Moim marzeniem jest:
pierwsze spotkanie
2007-05-14
O 16nastej w slonecznym poniedzialkowym popoludniowym jechalismy do Rabki na spotykanie z naszym marzycielem.Udalo nam sie bez wiekszego trudu dotrzec na miejscu .Juz na miejscu przewitali nas rodzice Slawka i zaprowadzili nas do pokoju naszego marzyciela ktory taki usmiechniety z nami sie przewital.Wreczylismy Slawka lodowlamacza (ksiazka z serii ksiazek Alexander Dumas).Bardzo zadowolony z lodowlamacza szybko sie dowiedzielismy zainteresowania Slawek, lubi czytac ksiazki miedzy innymi Alexandra Dumas i Harrego Pottera,ogladac telewizor,filmy,seriale (najbardziej ulubiony moda na sukces po Niemiecku).
Chłopiec zapytany o swoje największe marzenie, zamyślił się a w chwilę potem.......z takim wielkim usmiechem na twarzy powiedzial ze laptop z internetem. Niestety - jak zwykle bywa w trakcie tak miłych spotkań - czas szybko płynie i musieliśmy się pożegnać. Teraz pozostaje nam zrobić wszystko aby marzenie Slawka mogło się spełnić.
inne
2007-06-27
Podróż z marzeniem, czyli o cztery mosty za blisko... Było ciepłe środowe popołudnie, kiedy wyruszyliśmy w malownicze (jak malownicze dopiero miało się okazać) okolice Rabki.

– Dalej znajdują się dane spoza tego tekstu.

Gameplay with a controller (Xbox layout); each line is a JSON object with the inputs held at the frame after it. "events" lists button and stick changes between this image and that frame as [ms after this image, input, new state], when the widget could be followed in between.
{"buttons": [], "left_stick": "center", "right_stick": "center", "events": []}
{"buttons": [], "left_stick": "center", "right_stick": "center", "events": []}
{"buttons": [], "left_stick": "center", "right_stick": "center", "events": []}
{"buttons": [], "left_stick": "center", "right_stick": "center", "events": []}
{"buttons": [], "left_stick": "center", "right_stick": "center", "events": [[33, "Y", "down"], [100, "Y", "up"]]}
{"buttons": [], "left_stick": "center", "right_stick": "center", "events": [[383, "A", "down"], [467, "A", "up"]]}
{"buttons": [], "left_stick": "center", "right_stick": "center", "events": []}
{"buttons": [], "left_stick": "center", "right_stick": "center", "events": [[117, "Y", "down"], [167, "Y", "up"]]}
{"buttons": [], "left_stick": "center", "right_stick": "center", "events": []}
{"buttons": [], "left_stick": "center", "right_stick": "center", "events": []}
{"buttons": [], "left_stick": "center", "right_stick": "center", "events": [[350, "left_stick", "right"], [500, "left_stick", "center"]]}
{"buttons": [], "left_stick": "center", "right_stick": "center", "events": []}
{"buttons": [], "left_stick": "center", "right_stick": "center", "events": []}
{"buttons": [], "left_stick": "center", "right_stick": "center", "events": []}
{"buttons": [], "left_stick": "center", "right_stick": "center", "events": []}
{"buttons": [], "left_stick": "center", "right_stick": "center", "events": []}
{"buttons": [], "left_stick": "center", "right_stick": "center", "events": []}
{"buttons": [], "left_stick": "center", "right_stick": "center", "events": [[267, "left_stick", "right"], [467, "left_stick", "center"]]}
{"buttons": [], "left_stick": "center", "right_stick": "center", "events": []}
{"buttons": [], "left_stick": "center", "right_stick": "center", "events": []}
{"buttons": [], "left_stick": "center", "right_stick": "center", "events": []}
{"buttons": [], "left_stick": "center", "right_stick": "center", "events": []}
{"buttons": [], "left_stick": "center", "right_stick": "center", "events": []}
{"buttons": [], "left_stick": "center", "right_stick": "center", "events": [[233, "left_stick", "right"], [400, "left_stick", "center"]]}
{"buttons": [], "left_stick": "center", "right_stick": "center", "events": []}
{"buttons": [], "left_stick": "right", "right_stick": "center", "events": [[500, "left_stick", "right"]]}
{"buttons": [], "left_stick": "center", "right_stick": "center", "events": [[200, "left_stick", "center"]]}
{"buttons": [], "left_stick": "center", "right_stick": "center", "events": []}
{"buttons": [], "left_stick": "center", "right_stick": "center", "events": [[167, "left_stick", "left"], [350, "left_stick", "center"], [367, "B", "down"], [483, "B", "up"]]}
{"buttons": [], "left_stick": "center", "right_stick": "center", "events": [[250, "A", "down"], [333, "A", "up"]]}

Niby łatwo, niby prosto, ale ileż wrażeń po drodze, ile spotkań niezwkłych (weźmy na przykład taki kombajn, drogę, która nagle zanika, most, który ciagle nie ten, najprawdziwniejszą furmankę z koniem i sianem mijaną któryś z kolei raz – czyżbyśmy się zgubili?). Ale i to wolontariuszom niestraszne jest. Nic to, najważniejsze marzenie... Podróż miła była. Wspomniane okolice również. Nareszcie dotarliśmy. Przywitał nas Sławek. O dochowaniu marzeniowej tajemnicy świadczyły miny Rodziców oraz zaskoczony uśmiech Sławka. Wraz z Panem Tatą prędko rozpakowaliśmy zielone pudełka, po to, by zaraz pokazać Sławkowi jego nowe, techniczne cudeńko. Laptop został uroczyście uruchomiony. Pokazywanie, prezentowanie. To tu, to tam. I jeszcze torba, i jeszcze filmy. Jaka to radość spełniać marzenia... W zamian otrzymaliśmy najpiękniejszy prezent. Wspaniały uśmiech. Potem Certyfikat Spełnionego Marzenia – wszystko zgodnie z planem. I jeszcze internet, i ... tu pojawiły się pewne techniczne trudności. Na szczęście kłoptom zaradził Pewien Miły Pan Marcin.
Jeszcze ciasteczka pyszne na drogę, pożegnanie i ruszyliśmy w drogę powrotną...
Sławku, życzymy Ci wielu, wielu radości z Twojego spełnionego marzenia!!